Dataset content:
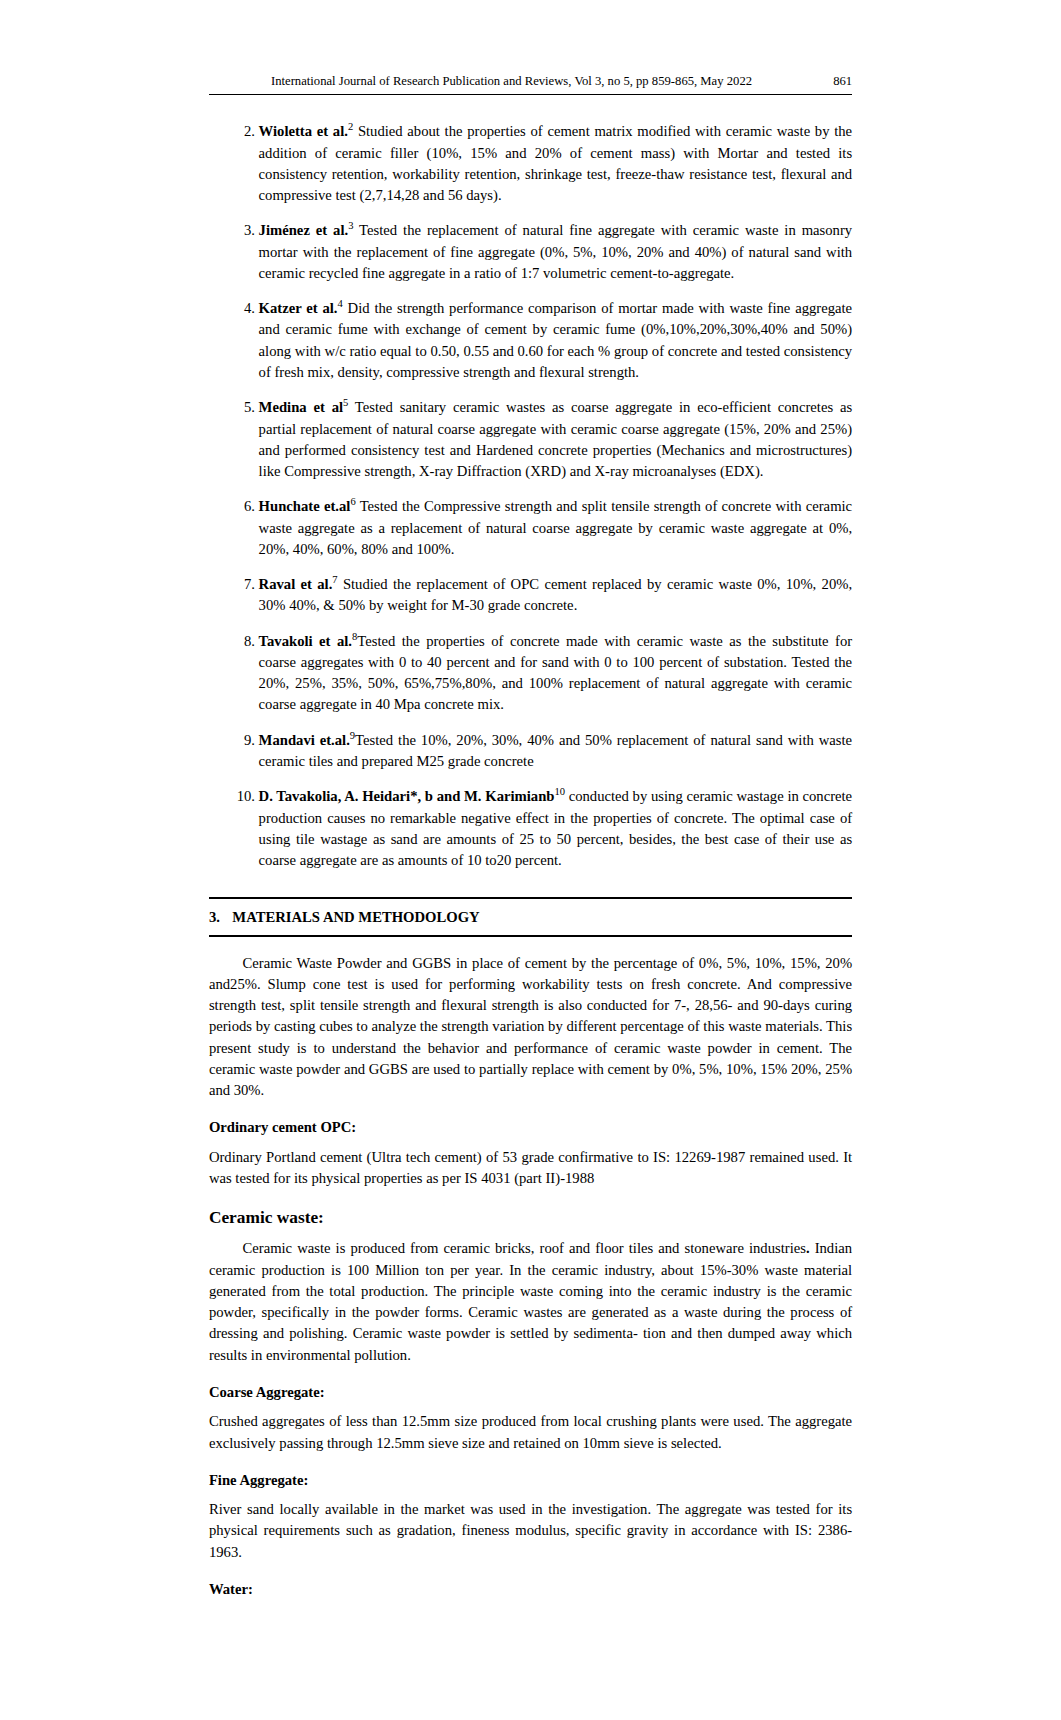International Journal of Research Publication and Reviews, Vol 3, no 5, pp 859-865, May 2022 861
Wioletta et al.2 Studied about the properties of cement matrix modified with ceramic waste by the addition of ceramic filler (10%, 15% and 20% of cement mass) with Mortar and tested its consistency retention, workability retention, shrinkage test, freeze-thaw resistance test, flexural and compressive test (2,7,14,28 and 56 days).
Jiménez et al.3 Tested the replacement of natural fine aggregate with ceramic waste in masonry mortar with the replacement of fine aggregate (0%, 5%, 10%, 20% and 40%) of natural sand with ceramic recycled fine aggregate in a ratio of 1:7 volumetric cement-to-aggregate.
Katzer et al.4 Did the strength performance comparison of mortar made with waste fine aggregate and ceramic fume with exchange of cement by ceramic fume (0%,10%,20%,30%,40% and 50%) along with w/c ratio equal to 0.50, 0.55 and 0.60 for each % group of concrete and tested consistency of fresh mix, density, compressive strength and flexural strength.
Medina et al5 Tested sanitary ceramic wastes as coarse aggregate in eco-efficient concretes as partial replacement of natural coarse aggregate with ceramic coarse aggregate (15%, 20% and 25%) and performed consistency test and Hardened concrete properties (Mechanics and microstructures) like Compressive strength, X-ray Diffraction (XRD) and X-ray microanalyses (EDX).
Hunchate et.al6 Tested the Compressive strength and split tensile strength of concrete with ceramic waste aggregate as a replacement of natural coarse aggregate by ceramic waste aggregate at 0%, 20%, 40%, 60%, 80% and 100%.
Raval et al.7 Studied the replacement of OPC cement replaced by ceramic waste 0%, 10%, 20%, 30% 40%, & 50% by weight for M-30 grade concrete.
Tavakoli et al.8Tested the properties of concrete made with ceramic waste as the substitute for coarse aggregates with 0 to 40 percent and for sand with 0 to 100 percent of substation. Tested the 20%, 25%, 35%, 50%, 65%,75%,80%, and 100% replacement of natural aggregate with ceramic coarse aggregate in 40 Mpa concrete mix.
Mandavi et.al.9Tested the 10%, 20%, 30%, 40% and 50% replacement of natural sand with waste ceramic tiles and prepared M25 grade concrete
D. Tavakolia, A. Heidari*, b and M. Karimianb10 conducted by using ceramic wastage in concrete production causes no remarkable negative effect in the properties of concrete. The optimal case of using tile wastage as sand are amounts of 25 to 50 percent, besides, the best case of their use as coarse aggregate are as amounts of 10 to20 percent.
3. MATERIALS AND METHODOLOGY
Ceramic Waste Powder and GGBS in place of cement by the percentage of 0%, 5%, 10%, 15%, 20% and25%. Slump cone test is used for performing workability tests on fresh concrete. And compressive strength test, split tensile strength and flexural strength is also conducted for 7-, 28,56- and 90-days curing periods by casting cubes to analyze the strength variation by different percentage of this waste materials. This present study is to understand the behavior and performance of ceramic waste powder in cement. The ceramic waste powder and GGBS are used to partially replace with cement by 0%, 5%, 10%, 15% 20%, 25% and 30%.
Ordinary cement OPC:
Ordinary Portland cement (Ultra tech cement) of 53 grade confirmative to IS: 12269-1987 remained used. It was tested for its physical properties as per IS 4031 (part II)-1988
Ceramic waste:
Ceramic waste is produced from ceramic bricks, roof and floor tiles and stoneware industries. Indian ceramic production is 100 Million ton per year. In the ceramic industry, about 15%-30% waste material generated from the total production. The principle waste coming into the ceramic industry is the ceramic powder, specifically in the powder forms. Ceramic wastes are generated as a waste during the process of dressing and polishing. Ceramic waste powder is settled by sedimenta- tion and then dumped away which results in environmental pollution.
Coarse Aggregate:
Crushed aggregates of less than 12.5mm size produced from local crushing plants were used. The aggregate exclusively passing through 12.5mm sieve size and retained on 10mm sieve is selected.
Fine Aggregate:
River sand locally available in the market was used in the investigation. The aggregate was tested for its physical requirements such as gradation, fineness modulus, specific gravity in accordance with IS: 2386-1963.
Water:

Task to carry out: Return all the data exactly, pictures omitted.

Result:
International Journal of Research Publication and Reviews, Vol 3, no 5, pp 859-865, May 2022 861
Wioletta et al.2 Studied about the properties of cement matrix modified with ceramic waste by the addition of ceramic filler (10%, 15% and 20% of cement mass) with Mortar and tested its consistency retention, workability retention, shrinkage test, freeze-thaw resistance test, flexural and compressive test (2,7,14,28 and 56 days).
Jiménez et al.3 Tested the replacement of natural fine aggregate with ceramic waste in masonry mortar with the replacement of fine aggregate (0%, 5%, 10%, 20% and 40%) of natural sand with ceramic recycled fine aggregate in a ratio of 1:7 volumetric cement-to-aggregate.
Katzer et al.4 Did the strength performance comparison of mortar made with waste fine aggregate and ceramic fume with exchange of cement by ceramic fume (0%,10%,20%,30%,40% and 50%) along with w/c ratio equal to 0.50, 0.55 and 0.60 for each % group of concrete and tested consistency of fresh mix, density, compressive strength and flexural strength.
Medina et al5 Tested sanitary ceramic wastes as coarse aggregate in eco-efficient concretes as partial replacement of natural coarse aggregate with ceramic coarse aggregate (15%, 20% and 25%) and performed consistency test and Hardened concrete properties (Mechanics and microstructures) like Compressive strength, X-ray Diffraction (XRD) and X-ray microanalyses (EDX).
Hunchate et.al6 Tested the Compressive strength and split tensile strength of concrete with ceramic waste aggregate as a replacement of natural coarse aggregate by ceramic waste aggregate at 0%, 20%, 40%, 60%, 80% and 100%.
Raval et al.7 Studied the replacement of OPC cement replaced by ceramic waste 0%, 10%, 20%, 30% 40%, & 50% by weight for M-30 grade concrete.
Tavakoli et al.8Tested the properties of concrete made with ceramic waste as the substitute for coarse aggregates with 0 to 40 percent and for sand with 0 to 100 percent of substation. Tested the 20%, 25%, 35%, 50%, 65%,75%,80%, and 100% replacement of natural aggregate with ceramic coarse aggregate in 40 Mpa concrete mix.
Mandavi et.al.9Tested the 10%, 20%, 30%, 40% and 50% replacement of natural sand with waste ceramic tiles and prepared M25 grade concrete
D. Tavakolia, A. Heidari*, b and M. Karimianb10 conducted by using ceramic wastage in concrete production causes no remarkable negative effect in the properties of concrete. The optimal case of using tile wastage as sand are amounts of 25 to 50 percent, besides, the best case of their use as coarse aggregate are as amounts of 10 to20 percent.
3. MATERIALS AND METHODOLOGY
Ceramic Waste Powder and GGBS in place of cement by the percentage of 0%, 5%, 10%, 15%, 20% and25%. Slump cone test is used for performing workability tests on fresh concrete. And compressive strength test, split tensile strength and flexural strength is also conducted for 7-, 28,56- and 90-days curing periods by casting cubes to analyze the strength variation by different percentage of this waste materials. This present study is to understand the behavior and performance of ceramic waste powder in cement. The ceramic waste powder and GGBS are used to partially replace with cement by 0%, 5%, 10%, 15% 20%, 25% and 30%.
Ordinary cement OPC:
Ordinary Portland cement (Ultra tech cement) of 53 grade confirmative to IS: 12269-1987 remained used. It was tested for its physical properties as per IS 4031 (part II)-1988
Ceramic waste:
Ceramic waste is produced from ceramic bricks, roof and floor tiles and stoneware industries. Indian ceramic production is 100 Million ton per year. In the ceramic industry, about 15%-30% waste material generated from the total production. The principle waste coming into the ceramic industry is the ceramic powder, specifically in the powder forms. Ceramic wastes are generated as a waste during the process of dressing and polishing. Ceramic waste powder is settled by sedimenta- tion and then dumped away which results in environmental pollution.
Coarse Aggregate:
Crushed aggregates of less than 12.5mm size produced from local crushing plants were used. The aggregate exclusively passing through 12.5mm sieve size and retained on 10mm sieve is selected.
Fine Aggregate:
River sand locally available in the market was used in the investigation. The aggregate was tested for its physical requirements such as gradation, fineness modulus, specific gravity in accordance with IS: 2386-1963.
Water:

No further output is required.